Brano:
    Torniamo sull’argomento con il giornalista e scrittore Michele Marziani, esperto di enogastronomia e autore di diverse inchieste sull’argomento.

    Marziani, è vero che gli ogm sono tra di noi?
    “Diciamo che è una realtà con la quale da diversi anni dobbiamo fare i conti. È vero, la maggior parte dei pannelli di soia e di mais che diamo da mangiare ai nostri maiali e alle nostre vacche, è di tipo ogm. Non ci sono alternative concrete sul mercato ai mangimi provenienti da oltre oceano. Soia e mais ogm hanno prezzi altamente convenienti: scegliere altri prodotti per un grosso allevamento significa andare fuori mercato”.
    Non c’è dunque nessuna via di uscita per chi vuole allevare e ottenere prodotti ogm free?
    “Ci sono piccoli allevatori che scelgono mangimi sicuramente non ogm o che lavorano a filiera chiusa, cioè producono anche sementi e mais per i propri animali. Ma si tratta comunque di piccole realtà, quasi delle eccezioni”.
    Nel Riminese qual è la situazione?
    “Sulle produzioni tipiche locali ci sono delle realtà virtuose e questo fa ben sperare”.

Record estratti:
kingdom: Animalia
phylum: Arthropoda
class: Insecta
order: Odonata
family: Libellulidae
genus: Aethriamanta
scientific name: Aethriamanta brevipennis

---

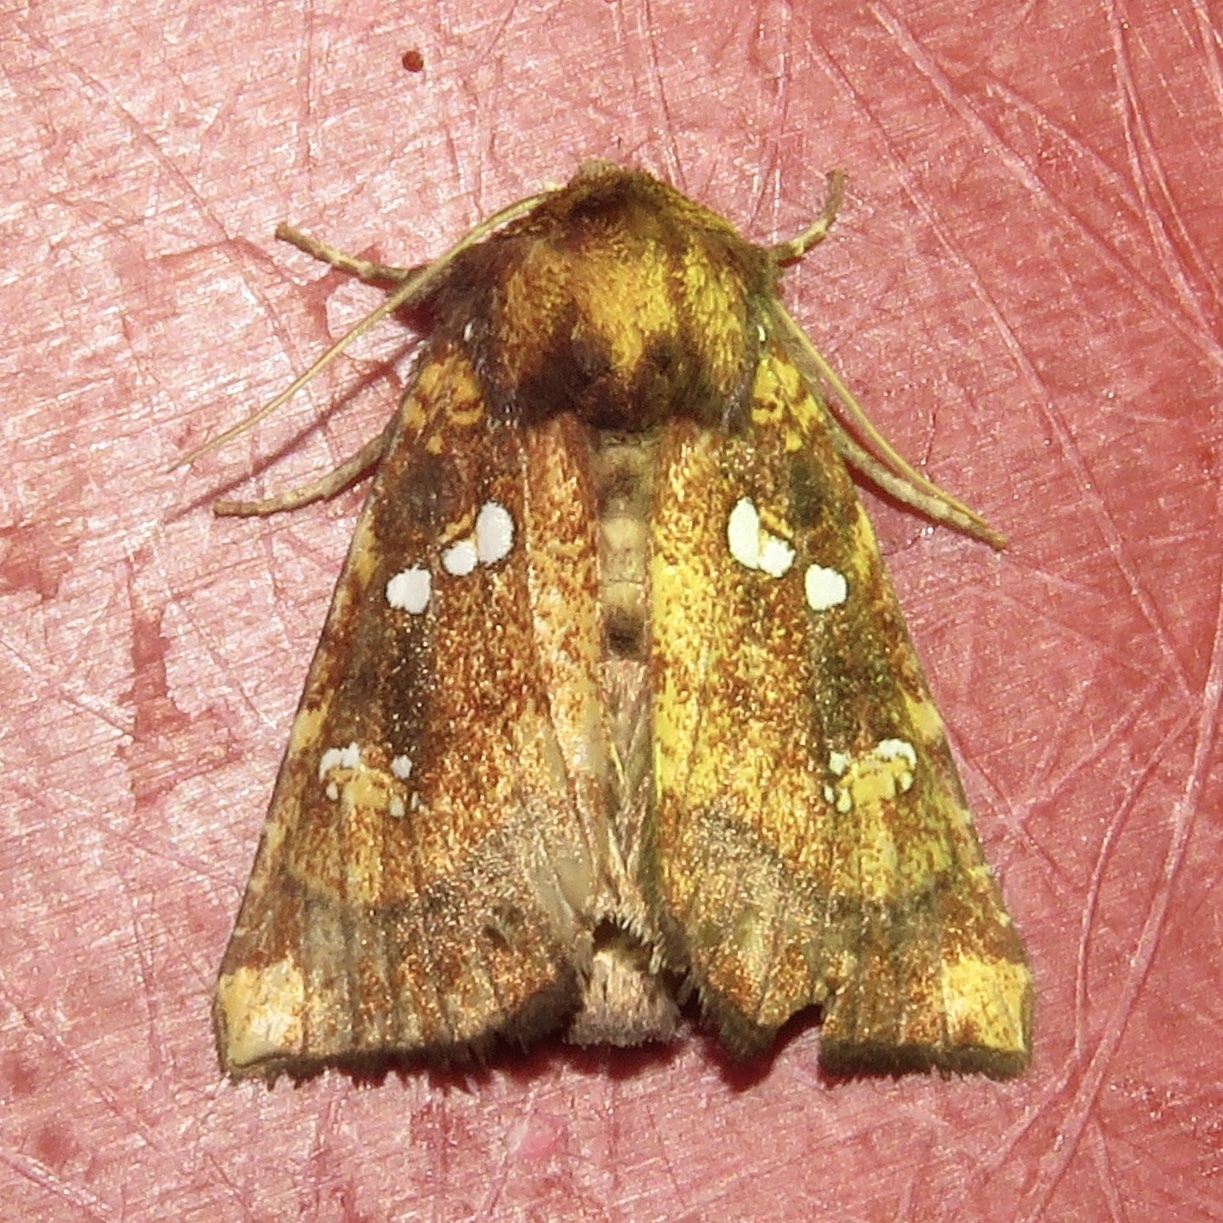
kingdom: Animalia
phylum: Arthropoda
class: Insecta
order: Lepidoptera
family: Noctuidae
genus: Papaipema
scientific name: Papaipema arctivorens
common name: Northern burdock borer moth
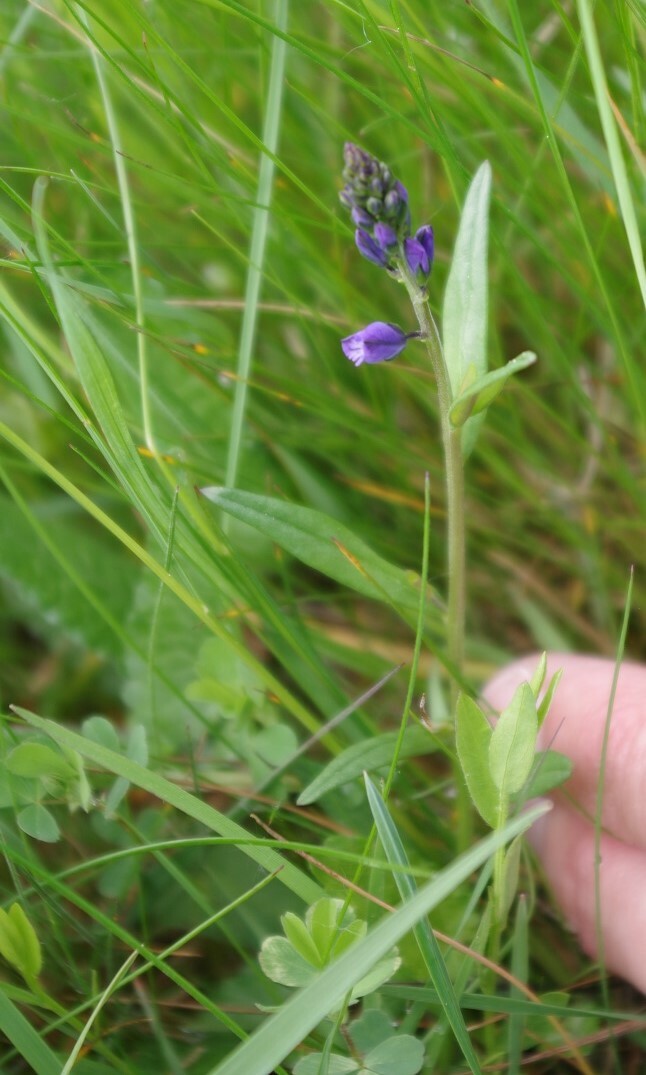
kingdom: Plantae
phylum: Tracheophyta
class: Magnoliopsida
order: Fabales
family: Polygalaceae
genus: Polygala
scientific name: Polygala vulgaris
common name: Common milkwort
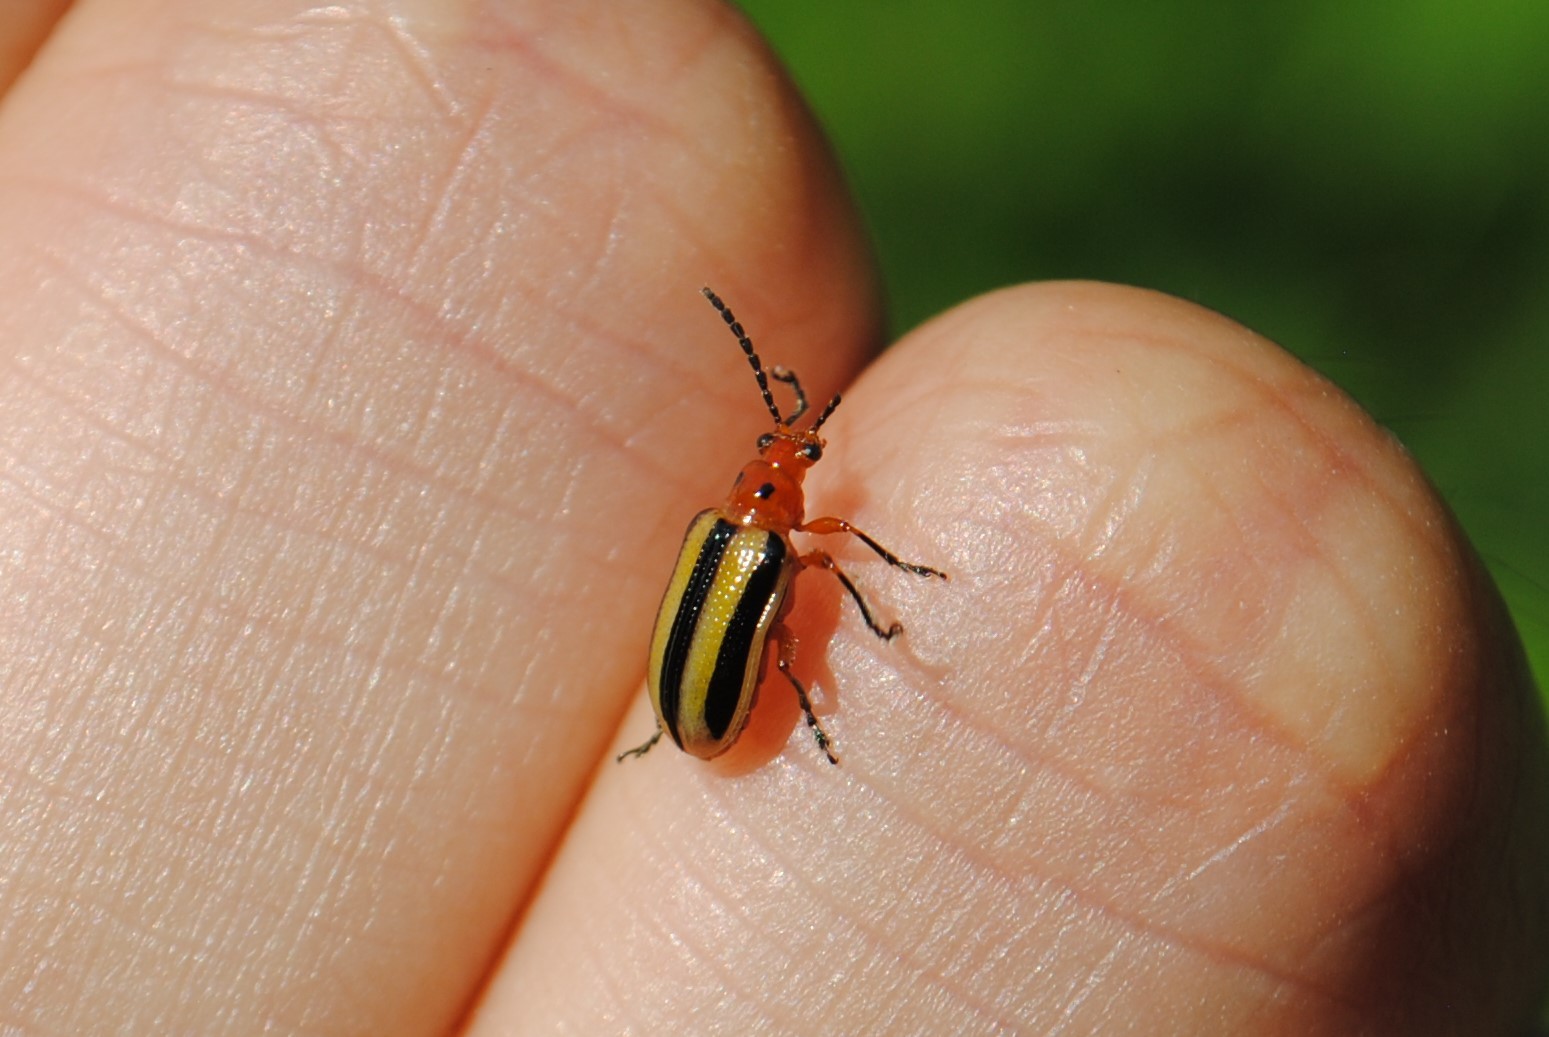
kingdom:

==

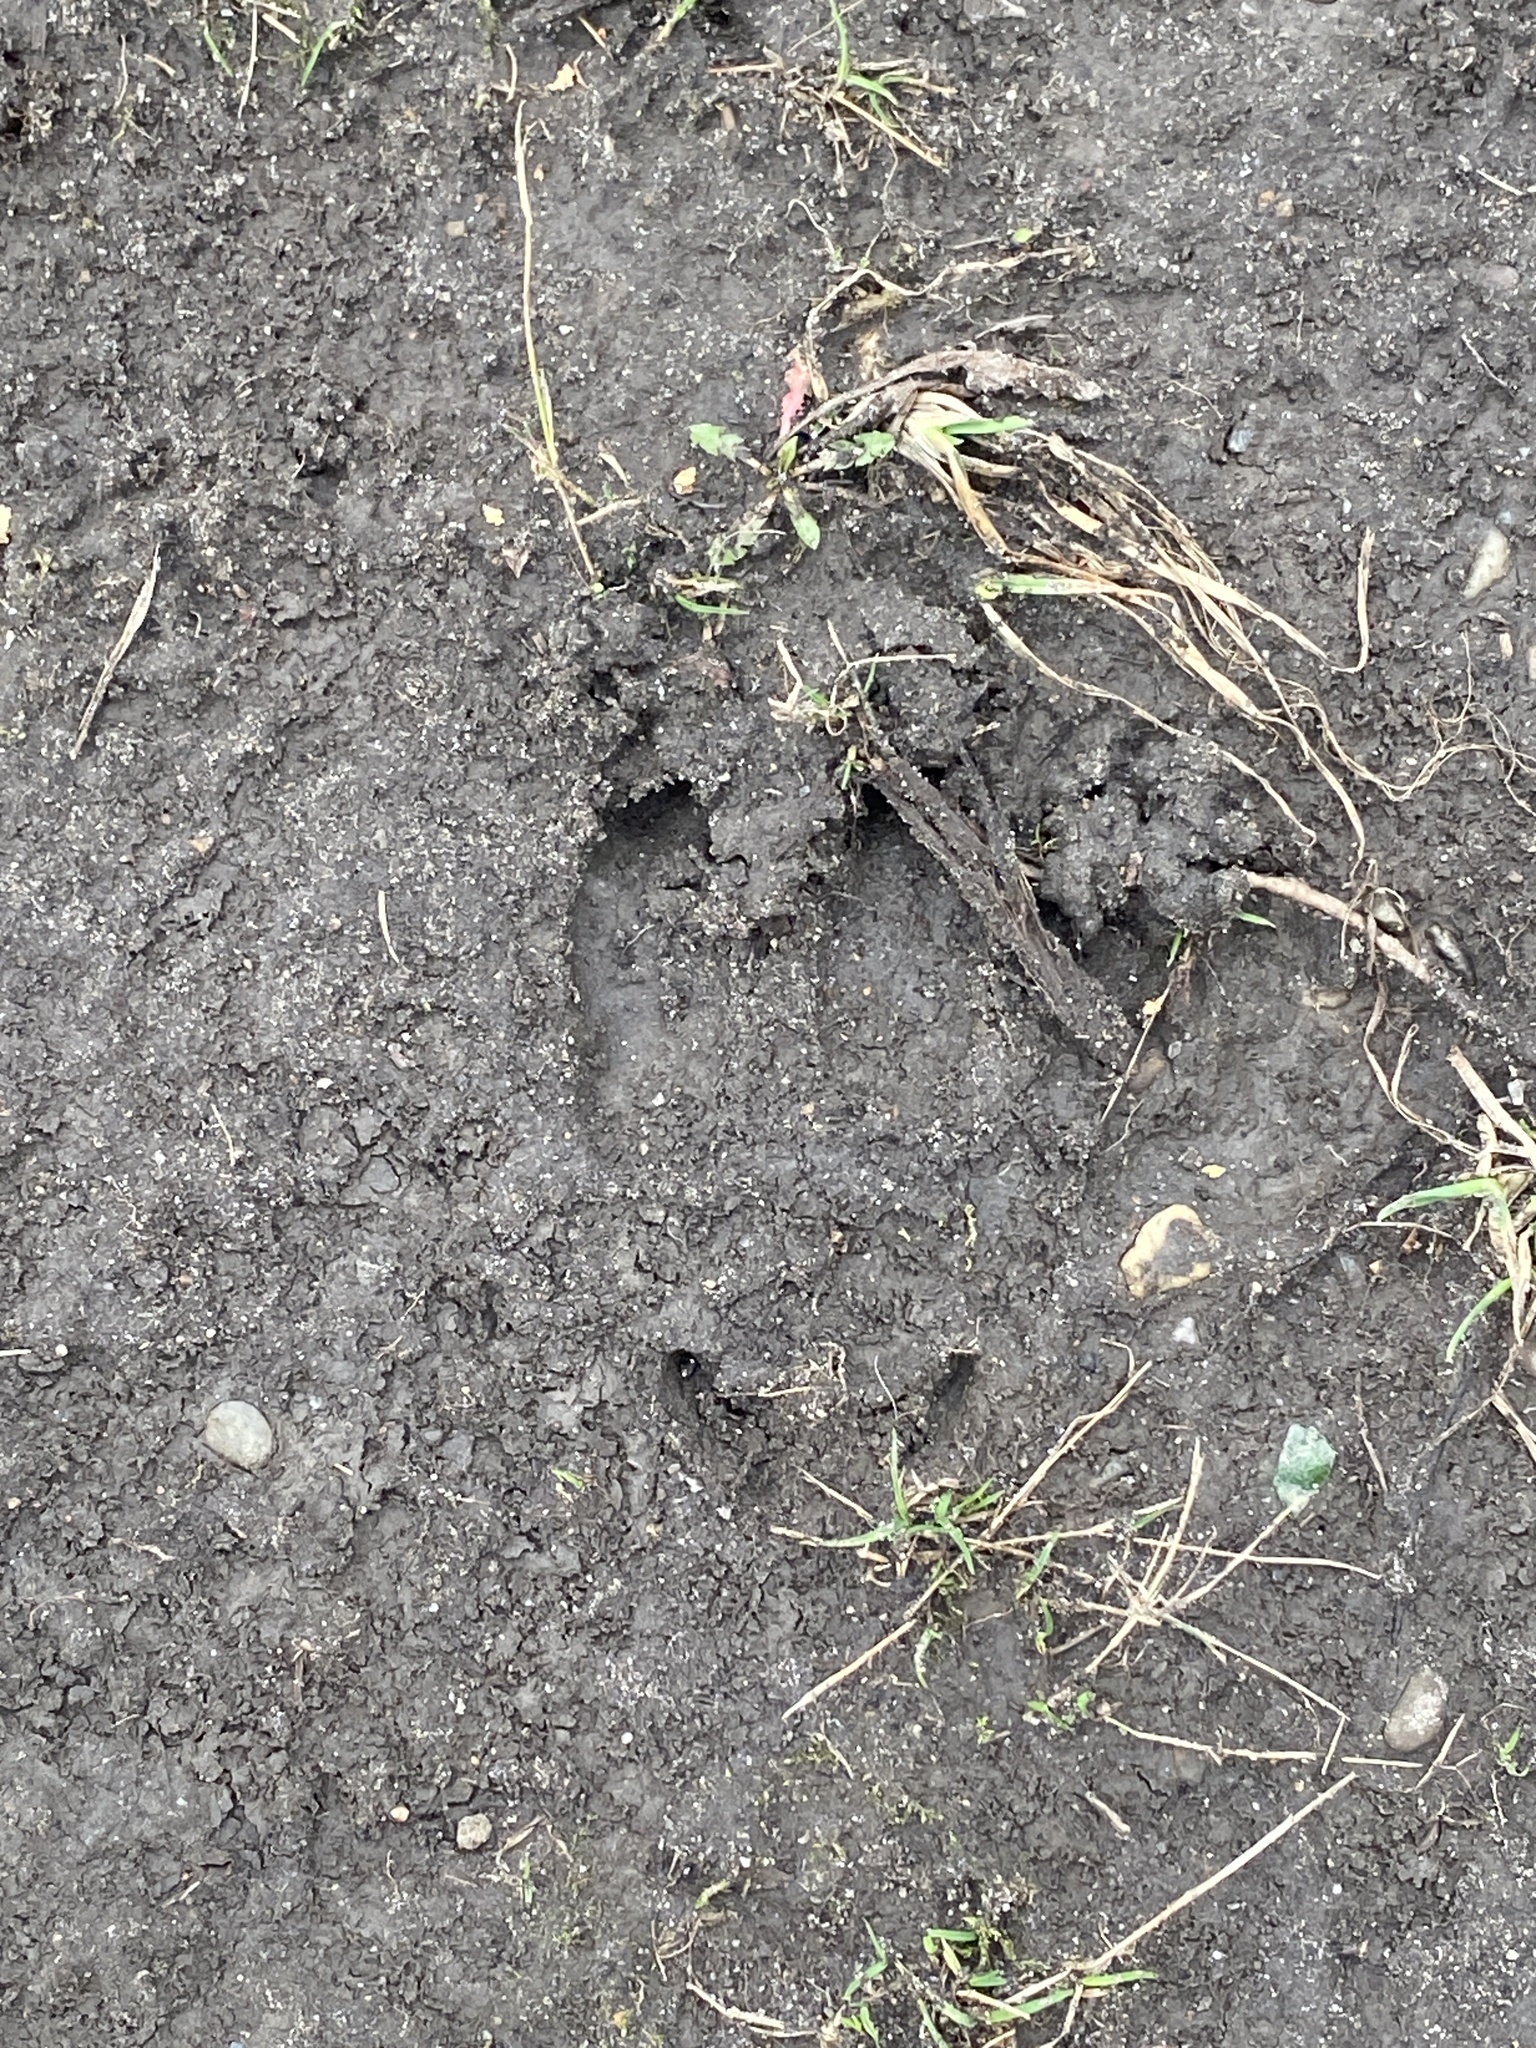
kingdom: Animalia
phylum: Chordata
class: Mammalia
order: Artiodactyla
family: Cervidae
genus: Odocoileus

Esplora il materiale:
(A) Spiega, in base al brano, perché i grandi allevamenti danno agli animali soia e mais di tipo ogm.
(B) Riporta il passo del brano tra "Torniamo sull’argomento con" e "prodotti ogm free?", estremi inclusi, chiamando "granturco" ciò che il brano chiama "mais".
(C) Rispondi a queste domande sul brano.
(i) Di che cosa è esperto Michele Marziani?
(ii) Che cosa fa un allevatore che lavora a filiera chiusa?
(iii) Su quali produzioni ci sono realtà virtuose nel Riminese?

Soluzioni qui sotto:
(A) Sul mercato non ci sono alternative concrete ai mangimi che arrivano da oltre oceano, e la soia e il mais ogm hanno prezzi molto convenienti. Per un grosso allevamento scegliere altri prodotti significherebbe andare fuori mercato.

(B)
Torniamo sull’argomento con il giornalista e scrittore Michele Marziani, esperto di enogastronomia e autore di diverse inchieste sull’argomento.

    Marziani, è vero che gli ogm sono tra di noi?
    “Diciamo che è una realtà con la quale da diversi anni dobbiamo fare i conti. È vero, la maggior parte dei pannelli di soia e di granturco che diamo da mangiare ai nostri maiali e alle nostre vacche, è di tipo ogm. Non ci sono alternative concrete sul mercato ai mangimi provenienti da oltre oceano. Soia e granturco ogm hanno prezzi altamente convenienti: scegliere altri prodotti per un grosso allevamento significa andare fuori mercato”.
    Non c’è dunque nessuna via di uscita per chi vuole allevare e ottenere prodotti ogm free?

(C)
(i) Di enogastronomia.
(ii) Produce anche sementi e mais per i propri animali.
(iii) Sulle produzioni tipiche locali.